Constatant l’incapacité de son gouvernement à trouver un compromis sur un sujet où les deux forces politiques de la majorité sont aux antipodes, il a demandé à la France et à l’Union européenne de rediscuter ce projet pour évaluer les « doutes et la perplexité » de l’exécutif italien. « Nous agirons ensuite » sur la base de ces discussions, a ajouté le chef du gouvernement italien. M. Conte a également assuré que la répartition des coûts entre la France et l’Italie n’apparaissait « pas juste à l’heure actuelle » et « c’est un aspect qui doit être approfondi dans de nouvelles discussions », a-t-il ajouté.

Polémiques au sein de la majorité

Cette liaison ferroviaire entre Lyon et Turin alimente depuis des mois les polémiques au sein de la majorité formée par la Ligue (extrême droite) de Matteo Salvini, favorable à cette ligne à grande vitesse (LGV), et le Mouvement 5 Etoiles (M5S, antisystème) de Luigi Di Maio, farouchement opposé au projet qu’il considère comme un gaspillage d’argent public.
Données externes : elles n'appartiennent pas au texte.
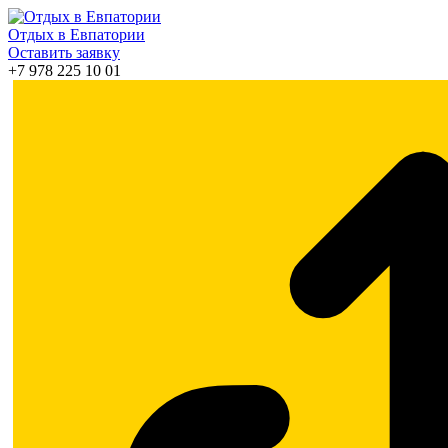
Отдых в Евпатории
Оставить заявку
+7 978 225 10 01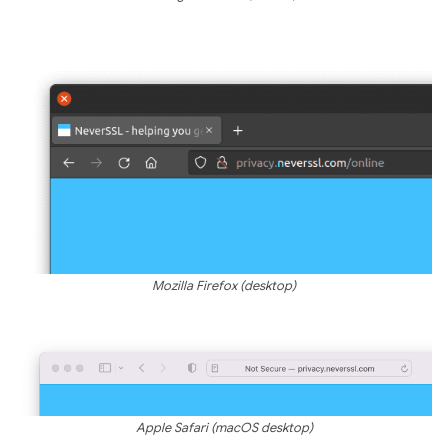
Mozilla Firefox (desktop)
Apple Safari (macOS desktop)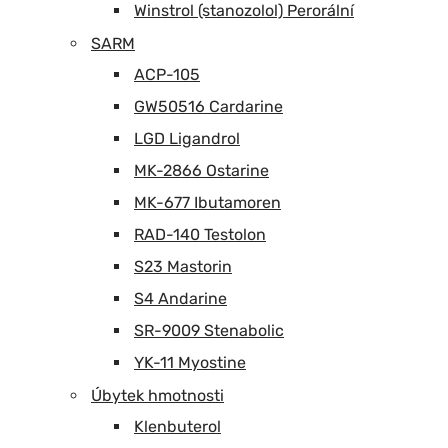
Winstrol (stanozolol) Perorální
SARM
ACP-105
GW50516 Cardarine
LGD Ligandrol
MK-2866 Ostarine
MK-677 Ibutamoren
RAD-140 Testolon
S23 Mastorin
S4 Andarine
SR-9009 Stenabolic
YK-11 Myostine
Úbytek hmotnosti
Klenbuterol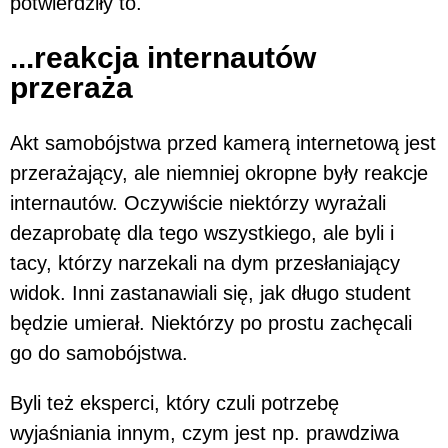
potwierdziły to.
...reakcja internautów
przeraża
Akt samobójstwa przed kamerą internetową jest
przerażający, ale niemniej okropne były reakcje
internautów. Oczywiście niektórzy wyrażali
dezaprobatę dla tego wszystkiego, ale byli i
tacy, którzy narzekali na dym przesłaniający
widok. Inni zastanawiali się, jak długo student
będzie umierał. Niektórzy po prostu zachęcali
go do samobójstwa.
Byli też eksperci, który czuli potrzebę
wyjaśniania innym, czym jest np. prawdziwa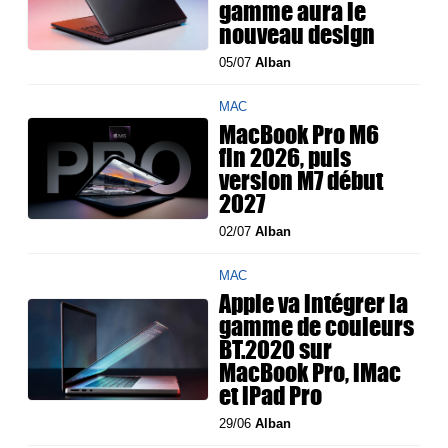
gamme aura le
nouveau design
05/07
Alban
MAC
MacBook Pro M6
fin 2026, puis
version M7 début
2027
02/07
Alban
MAC
Apple va intégrer la
gamme de couleurs
BT.2020 sur
MacBook Pro, iMac
et iPad Pro
29/06
Alban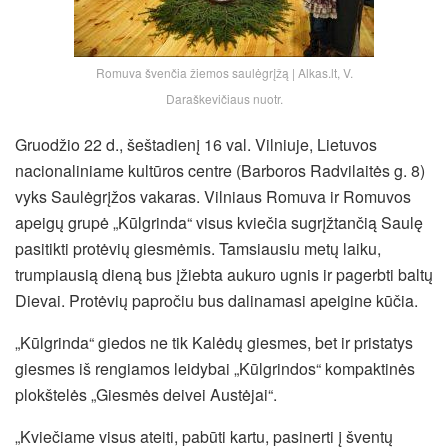
Romuva švenčia žiemos saulėgrįžą | Alkas.lt, V.
Daraškevičiaus nuotr.
Gruodžio 22 d., šeštadienį 16 val. Vilniuje, Lietuvos
nacionaliniame kultūros centre (Barboros Radvilaitės g. 8)
vyks Saulėgrįžos vakaras. Vilniaus Romuva ir Romuvos
apeigų grupė „Kūlgrinda“ visus kviečia sugrįžtančią Saulę
pasitikti protėvių giesmėmis. Tamsiausiu metų laiku,
trumpiausią dieną bus įžiebta aukuro ugnis ir pagerbti baltų
Dievai. Protėvių papročiu bus dalinamasi apeigine kūčia.
„Kūlgrinda“ giedos ne tik Kalėdų giesmes, bet ir pristatys
giesmes iš rengiamos
leidybai „Kūlgrindos“ kompaktinės
plokštelės „Giesmės deivei Austėjai“.
„Kviečiame visus ateiti, pabūti kartu, pasinerti į šventų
Reprenant des éléments de l’analyse coûts-bénéfices réalisée pour le compte du ministère des transports italien, M. Conte a énuméré plusieurs facteurs négatifs concernant ce dossier. Il a notamment cité les flux de trafic sur le rail qui, selon des projections statistiques, seraient beaucoup plus faibles qu’escompté auparavant. Le système tel qu’il est conçu – apporter avec des camions des marchandises pour les charger sur le train et les reprendre après sur un camion – pourrait inciter les entrepreneurs à ne pas se compliquer la vie et à effectuer tout le trajet en camion, a-t-il encore souligné.

Le chef du gouvernement avait annoncé en début de semaine qu’il déciderait « d’ici à vendredi » de poursuivre ou non les travaux de la LGV. Mais le sommet gouvernemental dans la nuit de mercredi à jeudi n’a pas permis de trouver un compromis. Vieux de plusieurs décennies, le projet de LGV Lyon-Turin vise à réduire les transports de camions pour les transférer sur le rail et à diviser par deux le temps de trajet pour les passagers, en mettant Turin à deux heures de Lyon. Son élément central est un tunnel de 57,5 kilomètres qui a commencé à être creusé dans les Alpes italiennes et françaises et dont le coût est estimé à 8,6 milliards d’euros.

Une analyse coûts-bénéfices commandée par le gouvernement italien a estimé que cette ligne présenterait « une rentabilité très négative », avec des coûts supérieurs de sept milliards d’euros à ses bénéfices d’ici à 2059. Mais la composition de la commission d’experts et la méthodologie utilisée sont très contestées.